Work item – The answer must consist of every line in the records below that contains the string "from".

-- The input follows --

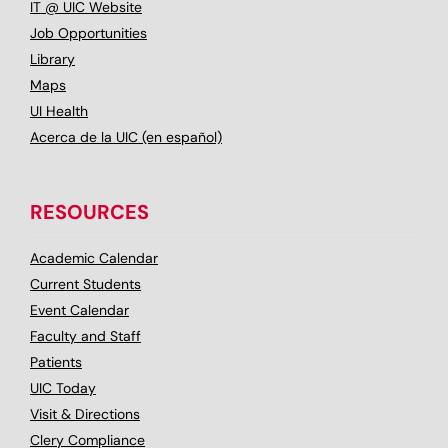
IT @ UIC Website
Job Opportunities
Library
Maps
UI Health
Acerca de la UIC (en español)
RESOURCES
Academic Calendar
Current Students
Event Calendar
Faculty and Staff
Patients
UIC Today
Visit & Directions
Clery Compliance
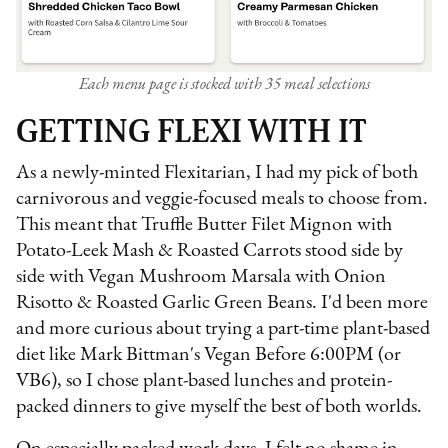
Each menu page is stocked with 35 meal selections
GETTING FLEXI WITH IT
As a newly-minted Flexitarian, I had my pick of both
carnivorous and veggie-focused meals to choose from.
This meant that Truffle Butter Filet Mignon with
Potato-Leek Mash & Roasted Carrots stood side by
side with Vegan Mushroom Marsala with Onion
Risotto & Roasted Garlic Green Beans. I'd been more
and more curious about trying a part-time plant-based
diet like Mark Bittman's Vegan Before 6:00PM (or
VB6), so I chose plant-based lunches and protein-
packed dinners to give myself the best of both worlds.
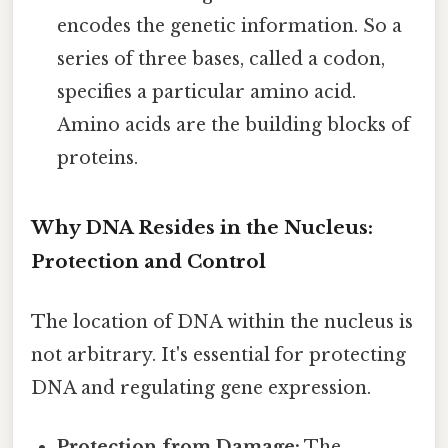
encodes the genetic information. So a
series of three bases, called a codon,
specifies a particular amino acid.
Amino acids are the building blocks of
proteins.
Why DNA Resides in the Nucleus:
Protection and Control
The location of DNA within the nucleus is
not arbitrary. It's essential for protecting
DNA and regulating gene expression.
Protection from Damage:
The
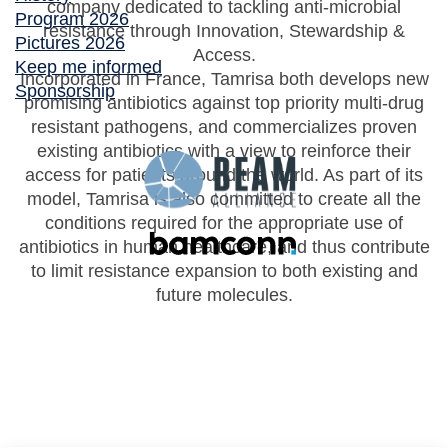
company dedicated to tackling anti-microbial
Program 2026
resistance through Innovation, Stewardship &
Pictures 2026
Access.
Keep me informed
Incorporated in France, Tamrisa both develops new
Sponsorship
promising antibiotics against top priority multi-drug
resistant pathogens, and commercializes proven
existing antibiotics with a view to reinforce their
access for patients around the world. As part of its
model, Tamrisa is also committed to create all the
conditions required for the appropriate use of
antibiotics in human healthcare, and thus contribute
to limit resistance expansion to both existing and
future molecules.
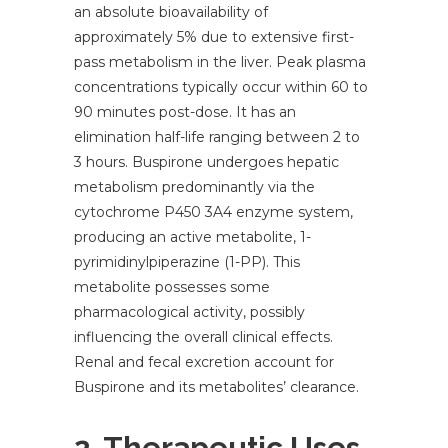
an absolute bioavailability of
approximately 5% due to extensive first-
pass metabolism in the liver. Peak plasma
concentrations typically occur within 60 to
90 minutes post-dose. It has an
elimination half-life ranging between 2 to
3 hours. Buspirone undergoes hepatic
metabolism predominantly via the
cytochrome P450 3A4 enzyme system,
producing an active metabolite, 1-
pyrimidinylpiperazine (1-PP). This
metabolite possesses some
pharmacological activity, possibly
influencing the overall clinical effects.
Renal and fecal excretion account for
Buspirone and its metabolites’ clearance.
2. Therapeutic Uses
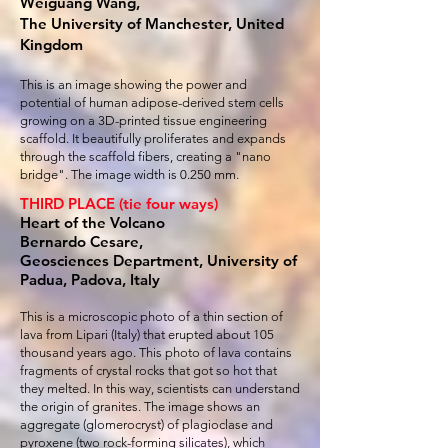
Weiguang Wang,
The University of Manchester, United
Kingdom
This is an image showing the power and
potential of human adipose-derived stem cells
growing on a 3D-printed tissue engineering
scaffold. It beautifully proliferates and expands
through the scaffold fibers, creating a "nano
bridge". The image width is 0.250 mm.
THIRD PLACE (tie four ways)
Heart of the Volcano
Bernardo Cesare,
Geosciences Department, University of
Padua, Padova, Italy
This is a microscopic photo of a thin section of
lava from Lipari (Italy) that erupted about 105
thousand years ago. This photo of lava contains
fragments of crystal rocks that got so hot that
they melted. In this way, scientists can understand
the origin of granites. The image shows an
aggregate (glomerocryst) of plagioclase and
pyroxene (two rock-forming silicates), which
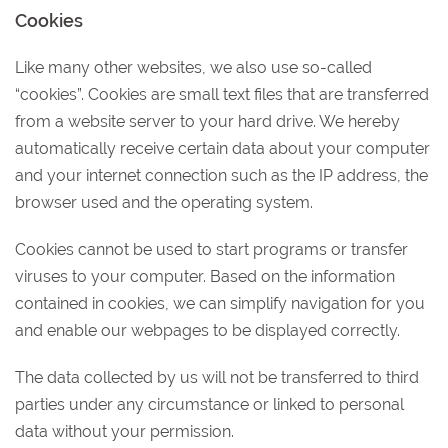
Cookies
Like many other websites, we also use so-called
“cookies”. Cookies are small text files that are transferred
from a website server to your hard drive. We hereby
automatically receive certain data about your computer
and your internet connection such as the IP address, the
browser used and the operating system.
Cookies cannot be used to start programs or transfer
viruses to your computer. Based on the information
contained in cookies, we can simplify navigation for you
and enable our webpages to be displayed correctly.
The data collected by us will not be transferred to third
parties under any circumstance or linked to personal
data without your permission.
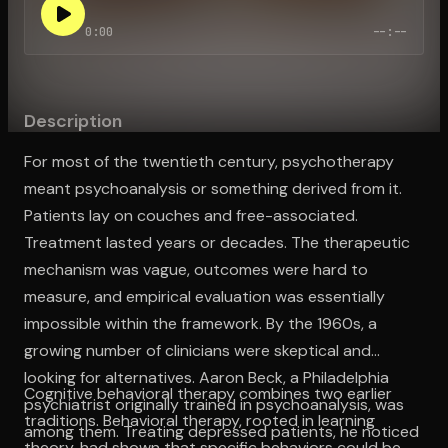
0:00
--:--
Open the Camera app and point it at the code. Free to try
Description
For most of the twentieth century, psychotherapy
meant psychoanalysis or something derived from it.
Patients lay on couches and free-associated.
Treatment lasted years or decades. The therapeutic
mechanism was vague, outcomes were hard to
measure, and empirical evaluation was essentially
impossible within the framework. By the 1960s, a
growing number of clinicians were skeptical and
looking for alternatives. Aaron Beck, a Philadelphia
Cognitive behavioral therapy combines two earlier
psychiatrist originally trained in psychoanalysis, was
traditions. Behavioral therapy, rooted in learning
among them. Treating depressed patients, he noticed
theory, had shown that specific behaviors could be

-- The input concluded --

Exercise output –
carnivorous and veggie-focused meals to choose from.
Protection from Damage:
lava from Lipari (Italy) that erupted about 105
from a website server to your hard drive. We hereby
meant psychoanalysis or something derived from it.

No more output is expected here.